Campbell’s eyes narrowed as they moved from Madeline’s prone form to the knife still in Gabriel’s hand.

“He’s not the one who stabbed her,” Maddox said.

“We’re sure?” The gleam in Campbell’s eyes promised that a swift death hung on his answer.

Gabriel was glad he still held his knife.

“We only have his word for it, do we not?” Campbell said.

Gabriel met Campbell’s glare with one of his own. “Just as I only have your word that one or all of you aren’t the assailants come to finish the job.”

Canterbury straightened. “I assure you
I’m
not.”

All three of the men glanced at Canterbury.

“Well, I’m not.

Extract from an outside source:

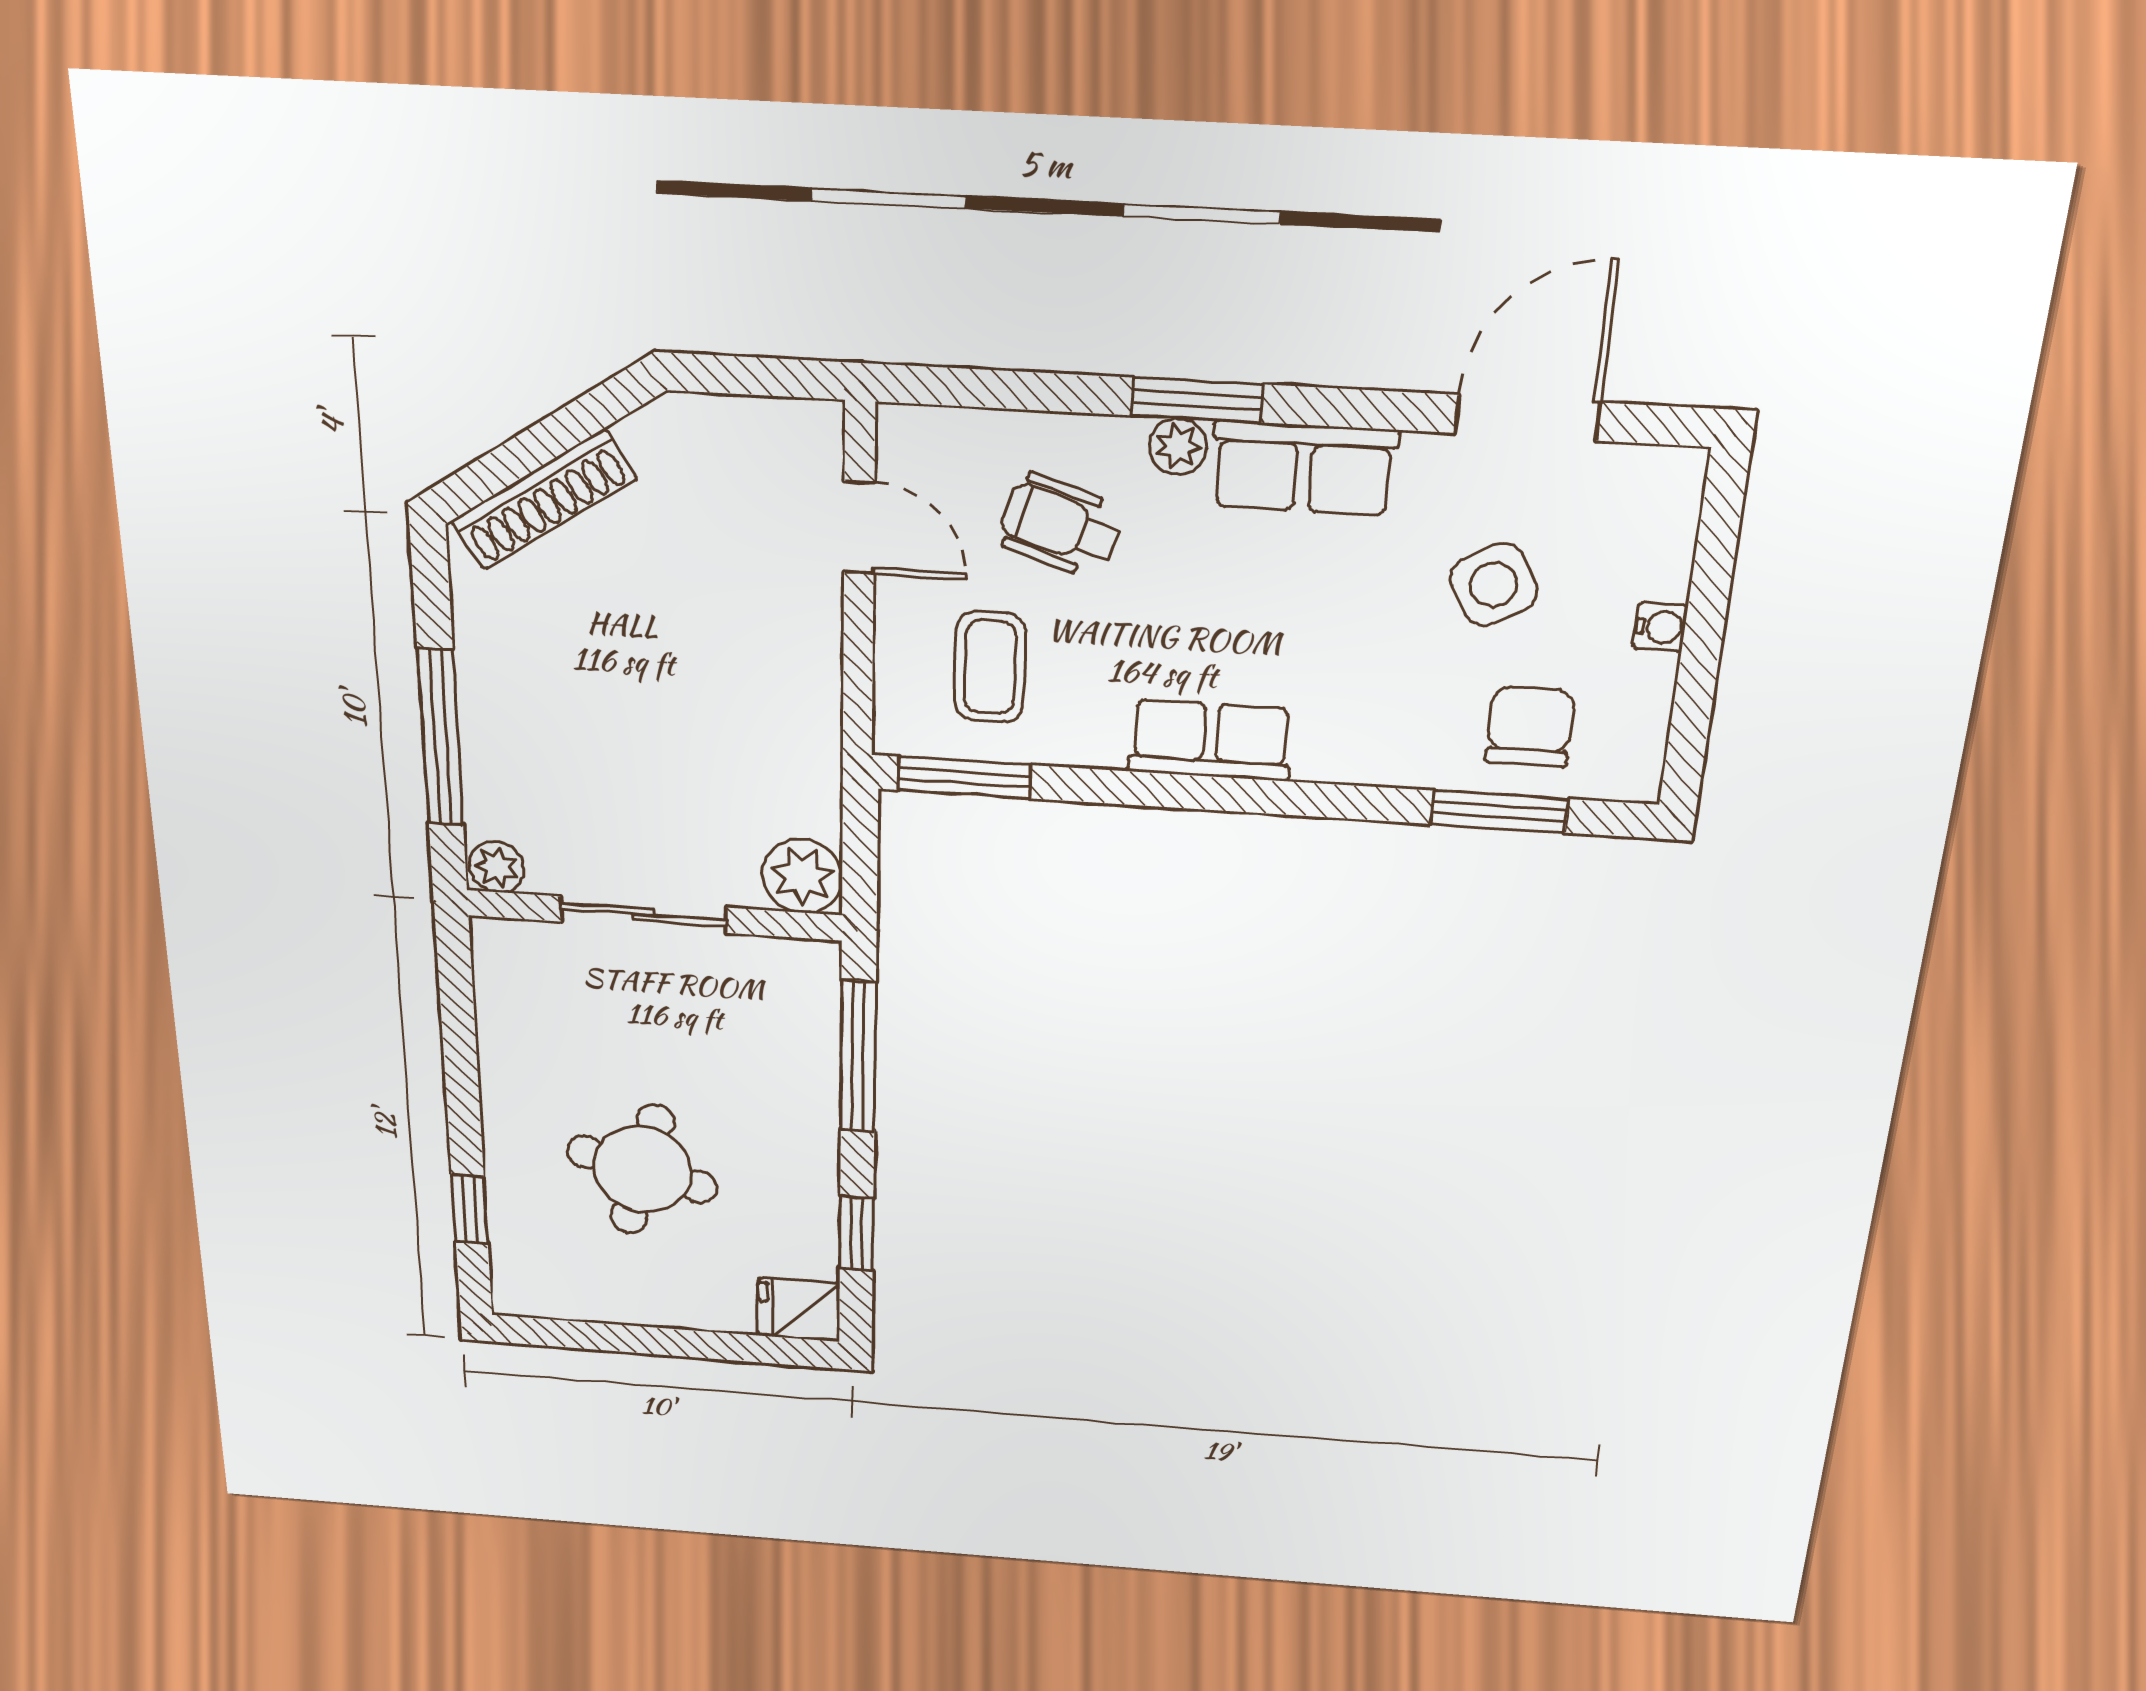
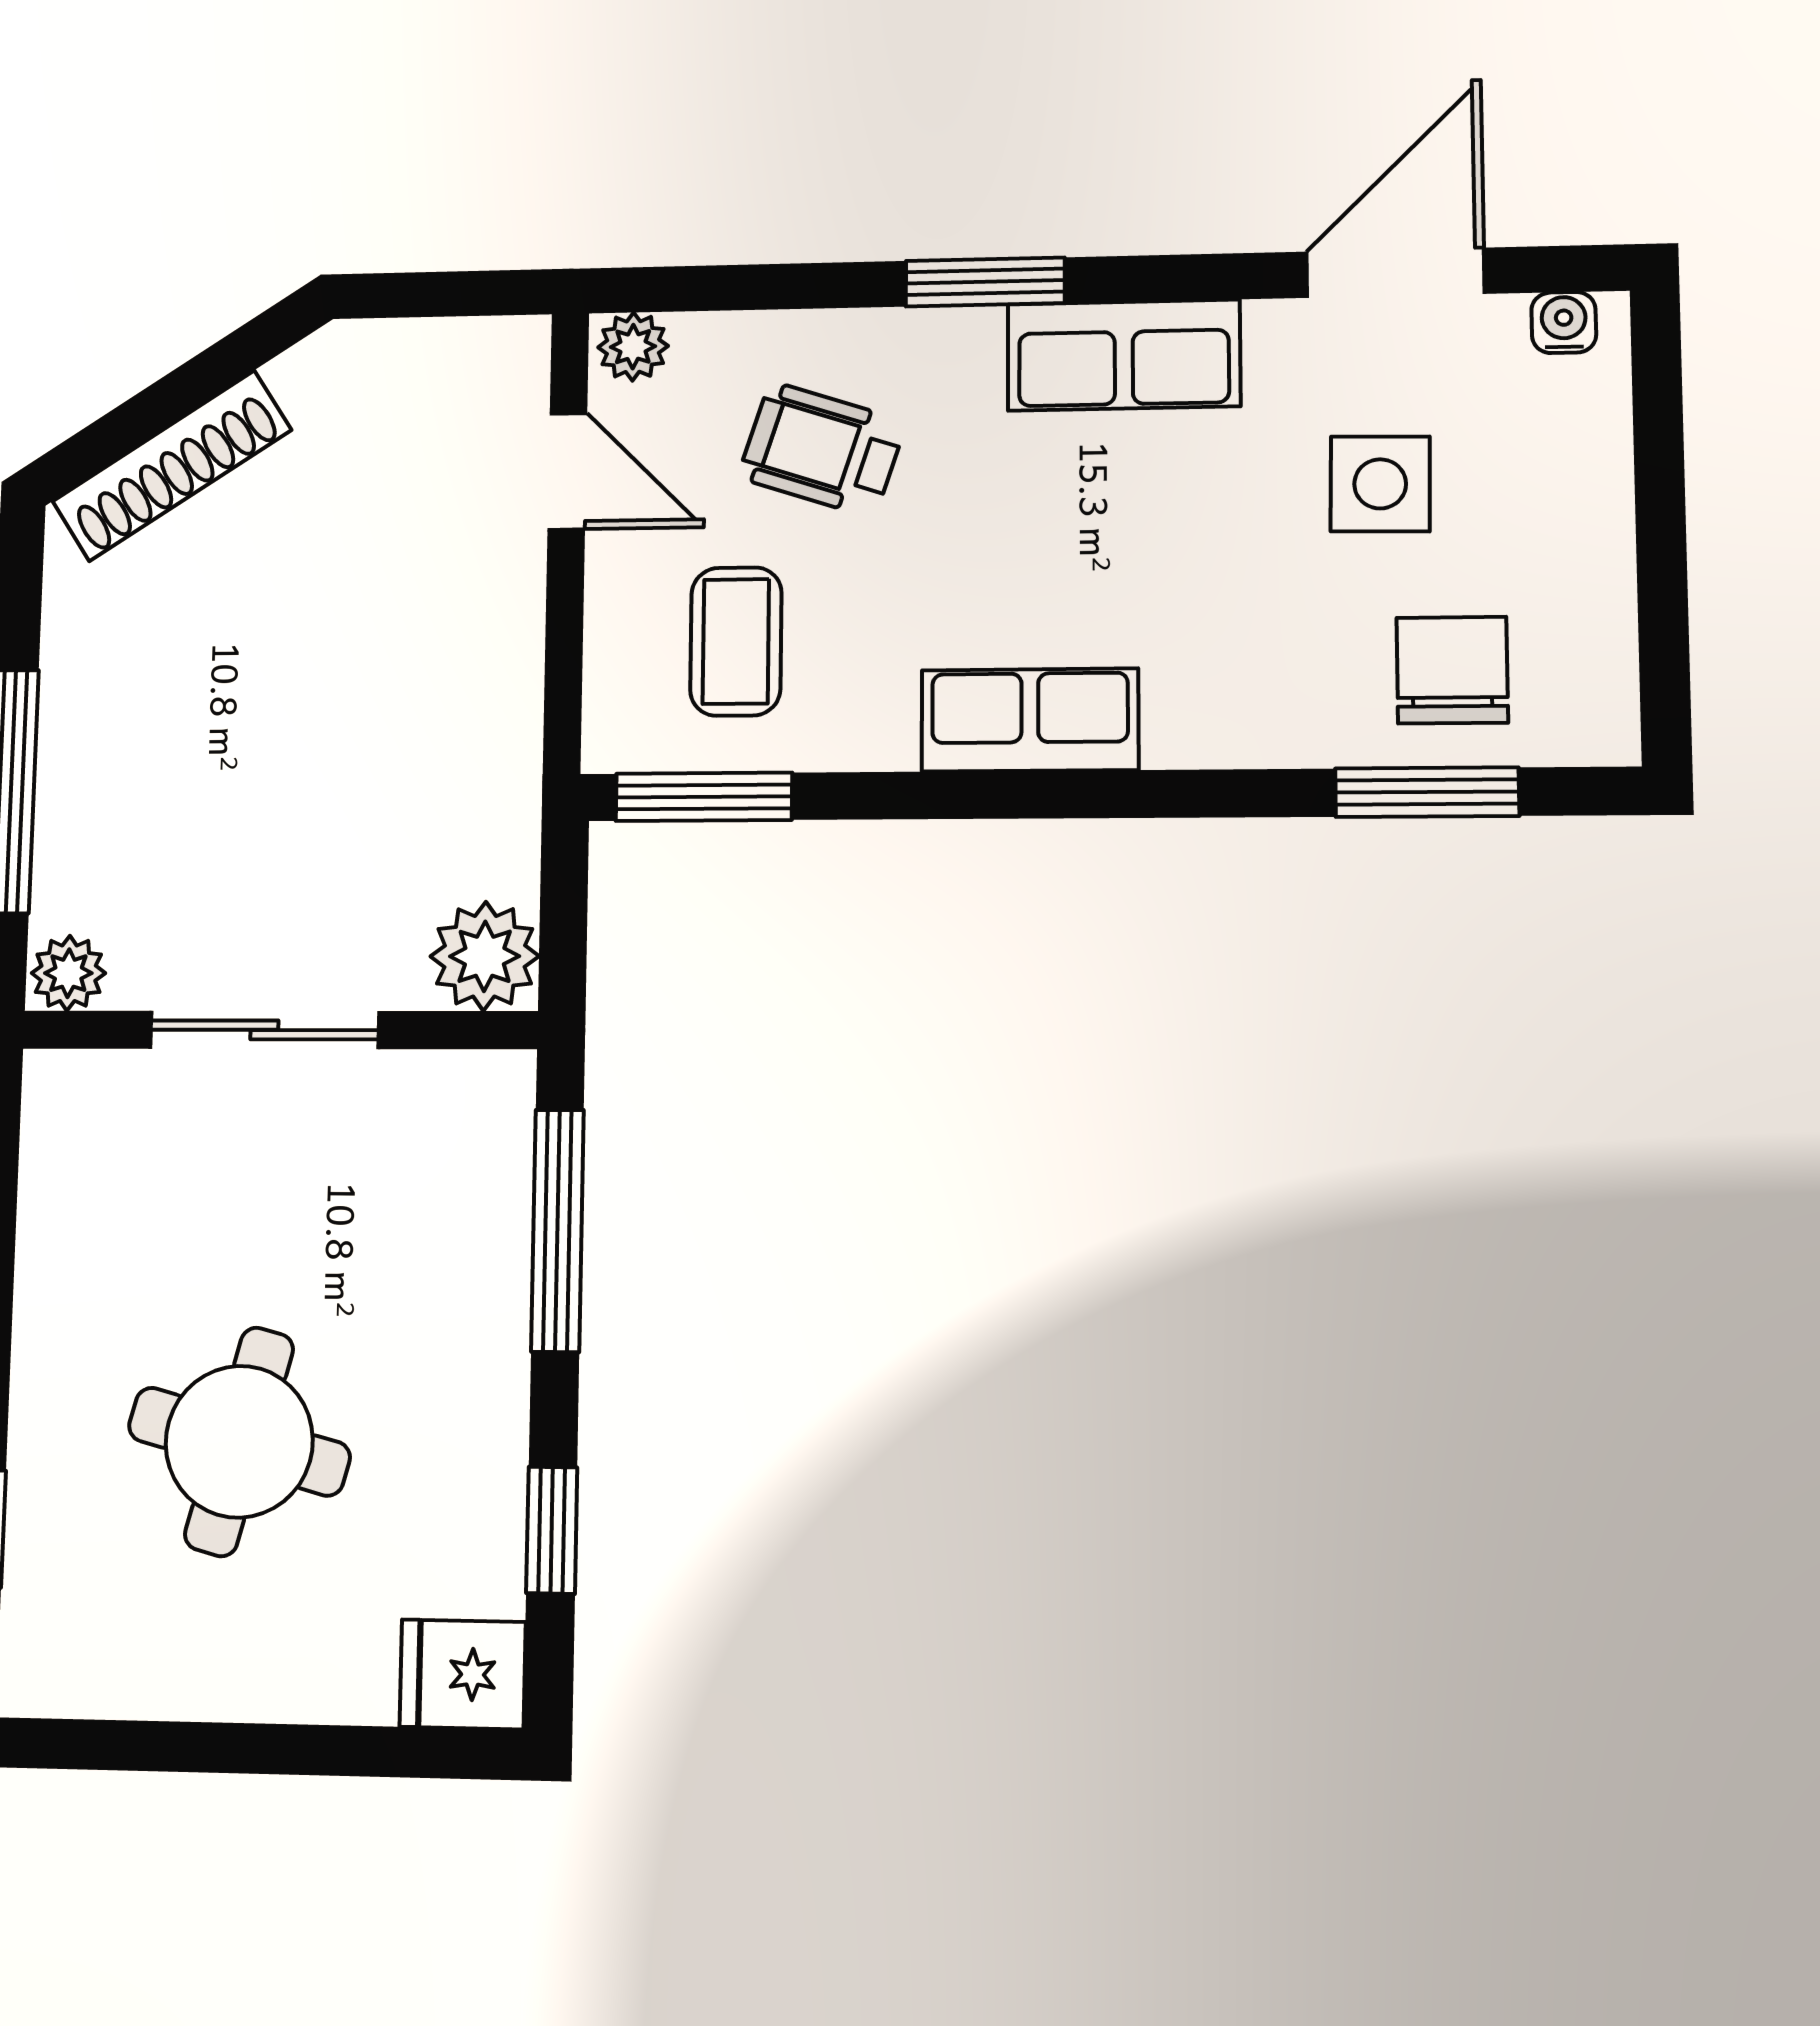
plant: (1178, 446) -> (633, 347), moved
side table: (1494, 585) -> (1380, 484), turned 30
water cooler: (1660, 627) -> (1564, 323), moved, turned -90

And I would thank you all to save your violence for later. It isn’t proper to fight in a lady’s bedchamber.”

Maddox raised his brow. “The parlor or the drawing room is preferable then?”

Canterbury pointed his finger at Maddox, his bushy, white brows drawing together. “In the gutter. I think you are quite familiar with it.”

Campbell walked over to the bed and drew back the quilt covering Madeline. His glare turned black as her breasts were revealed. “Enjoyed yourself, did you?”

Gabriel readied his knife as Campbell lunged toward him.

Maddox stepped between them. “See to her life, then worry about her virtue.”

Gabriel grabbed Campbell’s arm before he could disturb the bandage. “Are you a doctor?”

Clayton shook him off with a cold look. “No, but then neither are you.”

Gabriel pressed his knife to Campbell’s side. “Move away from her.”

“Would you gentlemen move your pissing contest out of my room?” Madeline cracked open one eye, let it drift closed, then opened both with a sigh. “You’re all still here.”